● REQUIREMENT A: Translate this sentence from the article on the Saudi woman stranded in Bangkok into Spanish: "The Associated Press reached Alqunun by telephone Sunday night in her hotel room and she spoke briefly, saying that she was tricked into giving up her passport on her arrival in Bangkok."

● DOCUMENT:
* * * * * * * * *
Rahaf Mohammed Alqunun told Human Rights Watch she was fleeing abuse from her family
Rahaf Mohammed Alqunan sits barricaded in a hotel room at an international airport in Bangkok on Monday.
Rahaf Mohammed Alqunan sits barricaded in a hotel room at an international airport in Bangkok on Monday.
Rahaf Mohammed Alqunun/Human Rights Watch via AP

AP   |   Bangkok   |   Published 07.01.19, 09:36 AM

A Saudi woman who says she is fleeing abuse by her family and wants asylum in Australia barricaded herself in an airport hotel in the Thai capital on Monday and was sending out desperate pleas for help over social media.

Rahaf Mohammed Alqunun began posting on Twitter late on Saturday after her passport was taken away when she arrived in Bangkok on a flight from Kuwait. The 18-year-old has been appealing for aid from the United Nations refugee agency and anyone else who can help.


The office of the United Nations High Commissioner for Refugees, UNHCR, issued a statement, saying it was following the case and 'trying to seek access from the Thai authorities' to meet with Alqunun to assess her need for international protection.

On Twitter, where Alqunun has accumulated tens of thousands of followers in about a day-and-a-half, she wrote of being in 'real danger' if forced to return to her family under pressure from Saudi authorities, and has claimed in media interviews that she could be killed.

Alqunun told Human Rights Watch she was fleeing abuse from her family, including beatings and death threats from her male relatives who forced her to remain in her room for six months for cutting her hair.

For runaway Saudi women — to whom Saudi law grants male relatives legal guardianship even if they are adults — fleeing can be a matter of life and death, and they are almost always doing so to escape male relatives.

'Thailand should allow UNHCR to have access to her. They should allow UNHCR to make a determination whether she is a refugee or not and abide by that,' said Phil Robertson, deputy Asia director for Human Rights Watch.

'Alternatively, Thailand could let her continue to Australia, give her back her passport and make sure she is able to go. She has a valid Australian visa,' he told The Associated Press. 'The key thing is she should not be sent back to Saudi Arabia, she should not be sent back into harm's way'

Alqunun appeared to have scored a small victory on Monday when the flight on which she said she would be sent to Kuwait departed without her. And shortly after noon on Monday, the Germany's ambassador to Thailand, Georg Schmidt, posted a message of concern on his verified Twitter account about her case, which he said he was conveying to Thai authorities.

The Associated Press reached Alqunun by telephone Sunday night in her hotel room and she spoke briefly, saying that she was tricked into giving up her passport on her arrival in Bangkok.

'Someone told me he would help me get a visa for Thailand, so I can go inside,' she said 'After that he took my passport. After one hour he came with five or four persons and told me my family wants me. And they knew I had run away and should go back to Saudi Arabia.'

She has identified the man who took her passport variously as a Kuwait Airways employee or a Saudi Embassy official. She said Saudi and Thai officials then told her she would be returned to Kuwait on Monday, where her father and brother are awaiting her.
* * * * * * * * *
● RECORDED DATA:
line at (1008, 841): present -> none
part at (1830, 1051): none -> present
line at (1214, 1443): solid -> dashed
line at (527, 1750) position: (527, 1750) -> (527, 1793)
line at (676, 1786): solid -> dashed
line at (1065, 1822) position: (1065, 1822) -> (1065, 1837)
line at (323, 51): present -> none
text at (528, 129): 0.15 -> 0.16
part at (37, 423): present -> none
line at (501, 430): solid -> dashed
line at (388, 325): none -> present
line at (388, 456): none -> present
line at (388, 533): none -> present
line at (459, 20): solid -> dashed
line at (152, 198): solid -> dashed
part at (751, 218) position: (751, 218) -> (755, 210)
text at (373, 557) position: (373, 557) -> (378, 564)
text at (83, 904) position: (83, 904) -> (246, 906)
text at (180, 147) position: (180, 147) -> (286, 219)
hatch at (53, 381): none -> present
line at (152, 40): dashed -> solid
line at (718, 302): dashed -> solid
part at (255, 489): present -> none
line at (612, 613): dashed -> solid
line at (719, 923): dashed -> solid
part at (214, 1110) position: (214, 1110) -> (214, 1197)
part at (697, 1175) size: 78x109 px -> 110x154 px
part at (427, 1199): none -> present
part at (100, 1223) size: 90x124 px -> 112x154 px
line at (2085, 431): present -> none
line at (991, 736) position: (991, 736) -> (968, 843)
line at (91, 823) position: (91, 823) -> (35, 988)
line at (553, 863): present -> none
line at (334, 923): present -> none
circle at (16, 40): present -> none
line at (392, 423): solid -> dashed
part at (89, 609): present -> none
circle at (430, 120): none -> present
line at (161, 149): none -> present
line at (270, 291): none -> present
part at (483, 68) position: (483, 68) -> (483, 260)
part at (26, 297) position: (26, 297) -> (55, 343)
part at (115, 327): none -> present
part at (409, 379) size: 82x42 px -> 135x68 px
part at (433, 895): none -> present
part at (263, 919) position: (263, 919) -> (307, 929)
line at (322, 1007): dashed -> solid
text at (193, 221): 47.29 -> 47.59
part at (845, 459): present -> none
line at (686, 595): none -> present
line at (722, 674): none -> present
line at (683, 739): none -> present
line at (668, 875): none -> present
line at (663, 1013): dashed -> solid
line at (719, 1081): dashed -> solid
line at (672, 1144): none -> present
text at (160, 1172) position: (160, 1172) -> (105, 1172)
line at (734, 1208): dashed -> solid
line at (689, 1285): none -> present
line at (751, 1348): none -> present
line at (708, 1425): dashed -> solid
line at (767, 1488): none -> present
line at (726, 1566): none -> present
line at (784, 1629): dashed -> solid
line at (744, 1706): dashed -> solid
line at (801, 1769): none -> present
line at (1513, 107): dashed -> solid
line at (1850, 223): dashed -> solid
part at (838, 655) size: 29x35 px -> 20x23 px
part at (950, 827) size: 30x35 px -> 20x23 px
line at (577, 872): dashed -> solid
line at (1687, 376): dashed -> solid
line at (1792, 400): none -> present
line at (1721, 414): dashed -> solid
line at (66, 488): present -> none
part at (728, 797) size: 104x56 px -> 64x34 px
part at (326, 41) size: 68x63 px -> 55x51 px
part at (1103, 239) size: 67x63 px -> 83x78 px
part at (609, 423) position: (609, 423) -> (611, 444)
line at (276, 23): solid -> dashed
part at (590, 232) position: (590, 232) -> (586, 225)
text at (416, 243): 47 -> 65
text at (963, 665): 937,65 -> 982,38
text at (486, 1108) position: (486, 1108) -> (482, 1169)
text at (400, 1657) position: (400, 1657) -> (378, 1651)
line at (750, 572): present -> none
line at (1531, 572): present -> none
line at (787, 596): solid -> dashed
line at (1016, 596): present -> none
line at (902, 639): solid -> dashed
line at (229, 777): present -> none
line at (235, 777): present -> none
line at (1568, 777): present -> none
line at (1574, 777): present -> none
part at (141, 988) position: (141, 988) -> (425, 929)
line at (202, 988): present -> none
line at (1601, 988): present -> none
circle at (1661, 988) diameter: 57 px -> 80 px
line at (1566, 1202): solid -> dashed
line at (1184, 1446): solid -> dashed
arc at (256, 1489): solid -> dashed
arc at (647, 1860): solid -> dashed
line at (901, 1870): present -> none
* * * * * * * * *
● REQUIREMENT B: Copy the listing word for word, beginning at its first line and stopping after the line that contains "line at (388, 533): none -> present".

● OUTPUT A: The Associated Press contactó a Alqunun por teléfono el domingo por la noche en su habitación de hotel y ella habló brevemente; dijo que la engañaron para que entregara su pasaporte a su llegada a Bangkok.

● OUTPUT B:
line at (1008, 841): present -> none
part at (1830, 1051): none -> present
line at (1214, 1443): solid -> dashed
line at (527, 1750) position: (527, 1750) -> (527, 1793)
line at (676, 1786): solid -> dashed
line at (1065, 1822) position: (1065, 1822) -> (1065, 1837)
line at (323, 51): present -> none
text at (528, 129): 0.15 -> 0.16
part at (37, 423): present -> none
line at (501, 430): solid -> dashed
line at (388, 325): none -> present
line at (388, 456): none -> present
line at (388, 533): none -> present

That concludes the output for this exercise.